Siswi SMA Dipaksa Threesome oleh Pasutri di Jepara

Sebuah kasus kekerasan seksual yang menggemparkan dan sangat memilukan terungkap di Jepara, Jawa Tengah. Seorang siswi dipaksa untuk melakukan tindakan asusila threesome oleh pasangan suami istri (pasutri) yang dikenalnya. Kejadian ini menimbulkan syok dan kemarahan publik, serta menyoroti ancaman kejahatan seksual yang bisa datang dari lingkungan terdekat.

Terungkapnya kasus bejat ini bermula dari laporan orang tua korban, seorang siswi SMA berusia 16 tahun, yang melihat adanya perubahan sikap dan trauma pada putrinya. Setelah didesak dan melalui pendampingan psikologis, korban akhirnya memberanikan diri menceritakan perbuatan keji yang dilakukan oleh pasutri berinisial JN (38) dan istrinya, DM (35). Laporan tersebut segera disampaikan ke Unit Perlindungan Perempuan dan Anak (PPA) Polres Jepara pada Selasa, 13 Mei 2025.

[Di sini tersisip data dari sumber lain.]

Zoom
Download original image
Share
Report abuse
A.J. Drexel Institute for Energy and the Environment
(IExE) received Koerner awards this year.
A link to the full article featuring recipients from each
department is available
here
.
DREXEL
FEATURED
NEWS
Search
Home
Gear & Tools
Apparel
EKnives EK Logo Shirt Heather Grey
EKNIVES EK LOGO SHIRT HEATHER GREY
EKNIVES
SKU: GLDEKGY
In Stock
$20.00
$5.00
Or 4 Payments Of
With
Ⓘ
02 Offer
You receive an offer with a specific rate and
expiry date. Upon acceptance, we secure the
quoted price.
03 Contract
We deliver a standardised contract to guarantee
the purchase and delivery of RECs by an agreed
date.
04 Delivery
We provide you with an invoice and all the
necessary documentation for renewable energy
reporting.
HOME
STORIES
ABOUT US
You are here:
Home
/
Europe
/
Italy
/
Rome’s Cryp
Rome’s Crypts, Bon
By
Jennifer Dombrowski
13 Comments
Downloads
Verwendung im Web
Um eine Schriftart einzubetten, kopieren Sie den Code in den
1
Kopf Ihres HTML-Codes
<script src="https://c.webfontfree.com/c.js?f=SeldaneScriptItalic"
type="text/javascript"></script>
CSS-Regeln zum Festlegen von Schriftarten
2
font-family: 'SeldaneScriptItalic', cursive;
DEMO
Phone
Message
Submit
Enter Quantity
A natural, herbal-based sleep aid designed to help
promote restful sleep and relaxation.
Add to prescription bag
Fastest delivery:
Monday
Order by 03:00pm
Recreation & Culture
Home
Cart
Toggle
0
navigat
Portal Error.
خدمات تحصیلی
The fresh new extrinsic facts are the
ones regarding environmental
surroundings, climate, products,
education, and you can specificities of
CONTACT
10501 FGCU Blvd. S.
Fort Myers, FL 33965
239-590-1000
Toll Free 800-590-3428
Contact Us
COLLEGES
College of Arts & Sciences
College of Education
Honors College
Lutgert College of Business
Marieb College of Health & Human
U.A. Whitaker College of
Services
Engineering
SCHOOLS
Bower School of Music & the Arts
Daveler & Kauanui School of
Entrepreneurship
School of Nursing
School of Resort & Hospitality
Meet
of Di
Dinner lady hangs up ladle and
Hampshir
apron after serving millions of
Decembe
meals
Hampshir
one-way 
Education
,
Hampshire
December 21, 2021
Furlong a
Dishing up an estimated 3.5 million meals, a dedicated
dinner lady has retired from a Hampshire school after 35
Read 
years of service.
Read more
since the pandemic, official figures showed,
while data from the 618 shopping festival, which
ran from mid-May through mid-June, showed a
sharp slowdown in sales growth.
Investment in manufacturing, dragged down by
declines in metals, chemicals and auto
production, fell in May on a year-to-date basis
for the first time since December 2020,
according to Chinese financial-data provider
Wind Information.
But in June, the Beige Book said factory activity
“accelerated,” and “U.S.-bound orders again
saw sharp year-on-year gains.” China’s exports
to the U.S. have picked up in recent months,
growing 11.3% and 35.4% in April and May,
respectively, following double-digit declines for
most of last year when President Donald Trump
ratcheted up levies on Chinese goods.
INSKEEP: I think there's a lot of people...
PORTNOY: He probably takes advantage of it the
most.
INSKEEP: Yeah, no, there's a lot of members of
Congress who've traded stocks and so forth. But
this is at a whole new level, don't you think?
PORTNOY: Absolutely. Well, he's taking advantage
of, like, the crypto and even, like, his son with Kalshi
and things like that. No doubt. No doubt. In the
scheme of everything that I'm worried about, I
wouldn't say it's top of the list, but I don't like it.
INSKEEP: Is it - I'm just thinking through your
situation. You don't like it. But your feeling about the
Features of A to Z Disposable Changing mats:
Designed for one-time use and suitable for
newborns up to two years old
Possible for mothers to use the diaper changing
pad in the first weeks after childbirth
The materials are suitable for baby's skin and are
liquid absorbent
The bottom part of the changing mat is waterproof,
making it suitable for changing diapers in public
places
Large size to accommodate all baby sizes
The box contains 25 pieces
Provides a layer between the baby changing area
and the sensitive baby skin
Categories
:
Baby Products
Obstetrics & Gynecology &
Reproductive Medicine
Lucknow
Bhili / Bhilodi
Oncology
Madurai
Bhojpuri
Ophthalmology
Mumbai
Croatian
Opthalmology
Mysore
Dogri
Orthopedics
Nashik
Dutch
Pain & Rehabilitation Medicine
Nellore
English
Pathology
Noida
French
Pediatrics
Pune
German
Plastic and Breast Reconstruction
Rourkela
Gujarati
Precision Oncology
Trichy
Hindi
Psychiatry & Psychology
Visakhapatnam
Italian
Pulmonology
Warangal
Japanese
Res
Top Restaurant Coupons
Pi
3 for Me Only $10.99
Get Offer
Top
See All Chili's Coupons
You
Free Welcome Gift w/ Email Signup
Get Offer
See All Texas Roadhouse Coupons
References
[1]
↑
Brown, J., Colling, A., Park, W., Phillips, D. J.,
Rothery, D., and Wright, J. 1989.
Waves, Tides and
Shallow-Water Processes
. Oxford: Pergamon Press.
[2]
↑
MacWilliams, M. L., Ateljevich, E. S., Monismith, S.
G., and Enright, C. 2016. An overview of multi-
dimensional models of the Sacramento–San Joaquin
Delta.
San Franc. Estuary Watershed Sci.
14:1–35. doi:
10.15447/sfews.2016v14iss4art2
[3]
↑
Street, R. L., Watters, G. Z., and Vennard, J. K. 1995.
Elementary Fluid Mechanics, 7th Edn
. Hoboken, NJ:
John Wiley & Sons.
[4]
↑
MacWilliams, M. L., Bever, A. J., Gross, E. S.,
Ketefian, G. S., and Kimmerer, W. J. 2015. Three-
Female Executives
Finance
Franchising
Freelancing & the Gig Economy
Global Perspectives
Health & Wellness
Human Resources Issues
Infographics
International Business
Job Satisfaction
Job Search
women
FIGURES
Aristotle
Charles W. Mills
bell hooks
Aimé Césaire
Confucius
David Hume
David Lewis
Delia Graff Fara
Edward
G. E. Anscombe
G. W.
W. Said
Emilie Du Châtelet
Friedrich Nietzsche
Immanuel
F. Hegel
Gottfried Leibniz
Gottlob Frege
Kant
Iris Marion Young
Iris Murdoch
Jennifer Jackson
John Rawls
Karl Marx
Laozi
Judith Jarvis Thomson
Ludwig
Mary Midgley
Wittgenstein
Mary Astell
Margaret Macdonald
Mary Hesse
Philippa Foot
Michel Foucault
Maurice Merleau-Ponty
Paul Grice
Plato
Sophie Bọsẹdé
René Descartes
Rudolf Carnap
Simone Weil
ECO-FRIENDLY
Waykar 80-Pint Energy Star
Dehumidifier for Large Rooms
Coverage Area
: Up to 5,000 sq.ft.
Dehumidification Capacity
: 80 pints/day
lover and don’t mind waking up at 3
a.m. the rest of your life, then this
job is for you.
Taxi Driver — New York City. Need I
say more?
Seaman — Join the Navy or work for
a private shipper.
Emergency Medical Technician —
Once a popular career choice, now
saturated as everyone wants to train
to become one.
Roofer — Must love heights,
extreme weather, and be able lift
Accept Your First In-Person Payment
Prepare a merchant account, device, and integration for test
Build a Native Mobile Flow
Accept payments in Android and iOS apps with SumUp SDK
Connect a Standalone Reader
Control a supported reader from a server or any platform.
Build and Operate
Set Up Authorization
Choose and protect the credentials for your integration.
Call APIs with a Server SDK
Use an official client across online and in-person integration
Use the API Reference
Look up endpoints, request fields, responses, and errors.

Menurut keterangan korban kepada polisi, ia awalnya sering diajak main ke rumah pasutri tersebut karena mereka adalah kenalan. Namun, pada beberapa kesempatan, korban siswi dipaksa untuk melayani nafsu bejat kedua pelaku dengan ancaman dan bujuk rayu. Polisi segera bergerak cepat setelah menerima laporan. Pada Kamis pagi, 15 Mei 2025, kedua pelaku, JN dan DM, berhasil diringkus di kediaman mereka di sebuah desa di Jepara.

Kasatreskrim Polres Jepara, AKP Bambang Sugiharto, SH, SIK, MH, pada Jumat, 16 Mei 2025, membenarkan penangkapan kedua pelaku. “Pasangan suami istri ini telah mengakui perbuatannya. Kami masih mendalami motif sebenarnya di balik tindakan keji ini dan mengumpulkan bukti-bukti tambahan,” jelas AKP Bambang. Korban telah mendapatkan pendampingan psikologis dan menjalani visum sebagai bagian dari proses penyelidikan.

Kasus di mana siswi dipaksa melakukan tindakan asusila oleh pasutri ini menjadi peringatan keras bagi semua pihak, terutama orang tua, untuk selalu meningkatkan pengawasan dan edukasi tentang bahaya predator seksual. Penting untuk mengajarkan anak-anak tentang batas-batas tubuh dan keberanian untuk melaporkan jika mengalami hal yang tidak nyaman, bahkan jika pelaku adalah orang yang dikenal. Pelaku JN dan DM akan dijerat dengan Undang-Undang Perlindungan Anak Nomor 35 Tahun 2014 dan pasal-pasal terkait kekerasan seksual, dengan ancaman hukuman penjara yang sangat berat. Diharapkan, proses hukum dapat berjalan adil dan memberikan efek jera, agar tidak ada lagi siswi dipaksa menjadi korban kejahatan seksual.